▶ _WRITTEN TASK_
Render the text below as a Markdown table with the columns Row and Line. Begin at the line that contains "Answer the questions below" and stop after the line that contains "## Static Analysis", numbering each line and leaving out blank lines.

▶ _EXERCISE MATERIAL_
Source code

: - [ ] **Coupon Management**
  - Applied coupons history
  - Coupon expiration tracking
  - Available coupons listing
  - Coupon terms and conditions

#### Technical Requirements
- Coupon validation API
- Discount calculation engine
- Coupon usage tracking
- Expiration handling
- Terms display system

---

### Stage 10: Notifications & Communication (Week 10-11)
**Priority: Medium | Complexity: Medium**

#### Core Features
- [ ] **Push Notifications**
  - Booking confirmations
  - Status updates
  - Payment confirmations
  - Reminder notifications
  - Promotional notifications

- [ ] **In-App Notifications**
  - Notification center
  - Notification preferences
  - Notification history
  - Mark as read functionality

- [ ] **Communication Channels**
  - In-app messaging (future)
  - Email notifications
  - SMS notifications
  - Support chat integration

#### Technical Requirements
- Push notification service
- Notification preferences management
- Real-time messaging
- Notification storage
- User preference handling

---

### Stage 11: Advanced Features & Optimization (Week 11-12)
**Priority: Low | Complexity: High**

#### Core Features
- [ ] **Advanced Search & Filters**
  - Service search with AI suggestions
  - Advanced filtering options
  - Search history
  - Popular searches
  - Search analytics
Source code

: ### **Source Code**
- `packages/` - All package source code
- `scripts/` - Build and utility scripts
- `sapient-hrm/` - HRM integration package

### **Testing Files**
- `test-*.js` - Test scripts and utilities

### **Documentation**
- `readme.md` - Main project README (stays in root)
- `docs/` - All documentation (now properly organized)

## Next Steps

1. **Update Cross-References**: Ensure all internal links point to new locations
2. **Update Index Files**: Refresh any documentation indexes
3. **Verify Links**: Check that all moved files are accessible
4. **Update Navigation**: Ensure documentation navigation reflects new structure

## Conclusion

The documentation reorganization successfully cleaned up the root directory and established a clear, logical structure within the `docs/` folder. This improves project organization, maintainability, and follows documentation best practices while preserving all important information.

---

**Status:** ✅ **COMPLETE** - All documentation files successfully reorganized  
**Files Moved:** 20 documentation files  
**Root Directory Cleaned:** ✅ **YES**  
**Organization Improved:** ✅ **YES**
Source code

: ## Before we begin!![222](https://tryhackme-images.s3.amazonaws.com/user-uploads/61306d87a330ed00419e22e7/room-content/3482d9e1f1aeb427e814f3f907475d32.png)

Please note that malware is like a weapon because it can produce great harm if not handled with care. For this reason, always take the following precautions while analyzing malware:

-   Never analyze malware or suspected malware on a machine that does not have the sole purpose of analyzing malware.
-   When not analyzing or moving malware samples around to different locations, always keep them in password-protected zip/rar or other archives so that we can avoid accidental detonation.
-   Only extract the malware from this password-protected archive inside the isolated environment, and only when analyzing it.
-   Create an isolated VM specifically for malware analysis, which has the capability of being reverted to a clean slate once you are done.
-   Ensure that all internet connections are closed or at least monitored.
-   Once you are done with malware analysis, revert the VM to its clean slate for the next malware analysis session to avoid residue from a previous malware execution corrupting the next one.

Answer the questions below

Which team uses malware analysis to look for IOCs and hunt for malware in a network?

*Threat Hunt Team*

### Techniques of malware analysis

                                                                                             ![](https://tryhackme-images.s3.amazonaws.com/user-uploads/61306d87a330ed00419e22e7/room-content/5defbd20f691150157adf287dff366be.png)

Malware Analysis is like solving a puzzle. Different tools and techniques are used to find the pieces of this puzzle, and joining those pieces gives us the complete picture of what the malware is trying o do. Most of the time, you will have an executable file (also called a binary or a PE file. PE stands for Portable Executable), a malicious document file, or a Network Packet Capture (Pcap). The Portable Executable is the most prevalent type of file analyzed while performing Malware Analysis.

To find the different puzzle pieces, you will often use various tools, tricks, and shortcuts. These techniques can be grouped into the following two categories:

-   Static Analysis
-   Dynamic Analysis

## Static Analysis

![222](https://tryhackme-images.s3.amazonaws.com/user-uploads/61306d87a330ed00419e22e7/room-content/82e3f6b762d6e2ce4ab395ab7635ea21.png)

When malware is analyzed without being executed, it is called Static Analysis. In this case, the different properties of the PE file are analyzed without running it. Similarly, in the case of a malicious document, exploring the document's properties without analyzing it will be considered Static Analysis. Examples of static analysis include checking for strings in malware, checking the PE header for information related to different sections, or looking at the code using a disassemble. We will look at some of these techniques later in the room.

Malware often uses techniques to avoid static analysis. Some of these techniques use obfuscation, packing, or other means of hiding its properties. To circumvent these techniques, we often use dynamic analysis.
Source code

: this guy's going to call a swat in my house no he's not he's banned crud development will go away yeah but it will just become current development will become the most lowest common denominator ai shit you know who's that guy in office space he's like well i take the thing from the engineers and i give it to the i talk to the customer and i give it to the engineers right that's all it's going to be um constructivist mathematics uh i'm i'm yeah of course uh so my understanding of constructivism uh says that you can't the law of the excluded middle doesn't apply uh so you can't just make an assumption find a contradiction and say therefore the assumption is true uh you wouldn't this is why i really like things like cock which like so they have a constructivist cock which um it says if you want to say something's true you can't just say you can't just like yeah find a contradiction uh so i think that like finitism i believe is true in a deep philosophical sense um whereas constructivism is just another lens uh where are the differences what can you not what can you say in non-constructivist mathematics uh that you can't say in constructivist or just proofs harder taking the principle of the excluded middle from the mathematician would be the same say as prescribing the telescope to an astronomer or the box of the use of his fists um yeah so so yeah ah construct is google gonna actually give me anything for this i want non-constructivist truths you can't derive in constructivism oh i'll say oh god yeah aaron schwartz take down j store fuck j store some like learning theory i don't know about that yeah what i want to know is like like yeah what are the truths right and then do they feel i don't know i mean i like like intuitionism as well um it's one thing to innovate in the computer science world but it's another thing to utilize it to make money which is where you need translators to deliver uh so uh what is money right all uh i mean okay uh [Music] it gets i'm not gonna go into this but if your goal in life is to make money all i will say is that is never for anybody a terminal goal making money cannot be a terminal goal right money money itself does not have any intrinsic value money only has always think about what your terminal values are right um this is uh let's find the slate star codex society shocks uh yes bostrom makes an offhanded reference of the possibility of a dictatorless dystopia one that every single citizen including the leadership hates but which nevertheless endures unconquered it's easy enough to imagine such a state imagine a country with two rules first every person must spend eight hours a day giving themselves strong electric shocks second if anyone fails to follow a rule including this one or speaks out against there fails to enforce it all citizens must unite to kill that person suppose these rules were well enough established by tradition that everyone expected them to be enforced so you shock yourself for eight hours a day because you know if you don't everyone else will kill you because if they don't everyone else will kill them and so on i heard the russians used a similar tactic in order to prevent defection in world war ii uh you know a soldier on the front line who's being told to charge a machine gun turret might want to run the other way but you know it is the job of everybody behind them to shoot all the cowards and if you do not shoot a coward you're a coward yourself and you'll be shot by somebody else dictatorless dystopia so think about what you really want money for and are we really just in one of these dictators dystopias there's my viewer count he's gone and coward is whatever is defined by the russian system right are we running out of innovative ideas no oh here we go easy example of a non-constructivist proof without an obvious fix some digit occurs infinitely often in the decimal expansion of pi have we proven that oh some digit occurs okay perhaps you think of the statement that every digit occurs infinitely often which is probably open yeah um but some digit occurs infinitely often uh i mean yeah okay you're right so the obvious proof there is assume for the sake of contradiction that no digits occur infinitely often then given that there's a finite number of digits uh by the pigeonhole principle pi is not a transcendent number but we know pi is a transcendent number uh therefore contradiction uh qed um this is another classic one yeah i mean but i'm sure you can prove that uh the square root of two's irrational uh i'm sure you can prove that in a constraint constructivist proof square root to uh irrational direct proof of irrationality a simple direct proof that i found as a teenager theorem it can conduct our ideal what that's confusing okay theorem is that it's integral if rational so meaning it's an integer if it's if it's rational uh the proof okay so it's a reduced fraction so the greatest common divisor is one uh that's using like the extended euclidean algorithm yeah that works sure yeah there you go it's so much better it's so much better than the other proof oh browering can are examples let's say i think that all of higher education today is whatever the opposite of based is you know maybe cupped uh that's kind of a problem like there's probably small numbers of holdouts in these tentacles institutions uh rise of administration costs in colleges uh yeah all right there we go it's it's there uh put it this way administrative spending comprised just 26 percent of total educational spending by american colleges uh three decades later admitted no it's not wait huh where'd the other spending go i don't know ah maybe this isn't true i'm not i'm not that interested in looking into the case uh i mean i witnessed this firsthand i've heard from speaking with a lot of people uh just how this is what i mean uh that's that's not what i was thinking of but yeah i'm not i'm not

▶ _RESULT OF THIS EXERCISE_
| Row | Line |
|---|---|
| 1 | Answer the questions below |
| 2 | Which team uses malware analysis to look for IOCs and hunt for malware in a network? |
| 3 | *Threat Hunt Team* |
| 4 | ### Techniques of malware analysis |
| 5 |                                                                                              ![](https://tryhackme-images.s3.amazonaws.com/user-uploads/61306d87a330ed00419e22e7/room-content/5defbd20f691150157adf287dff366be.png) |
| 6 | Malware Analysis is like solving a puzzle. Different tools and techniques are used to find the pieces of this puzzle, and joining those pieces gives us the complete picture of what the malware is trying o do. Most of the time, you will have an executable file (also called a binary or a PE file. PE stands for Portable Executable), a malicious document file, or a Network Packet Capture (Pcap). The Portable Executable is the most prevalent type of file analyzed while performing Malware Analysis. |
| 7 | To find the different puzzle pieces, you will often use various tools, tricks, and shortcuts. These techniques can be grouped into the following two categories: |
| 8 | -   Static Analysis |
| 9 | -   Dynamic Analysis |
| 10 | ## Static Analysis |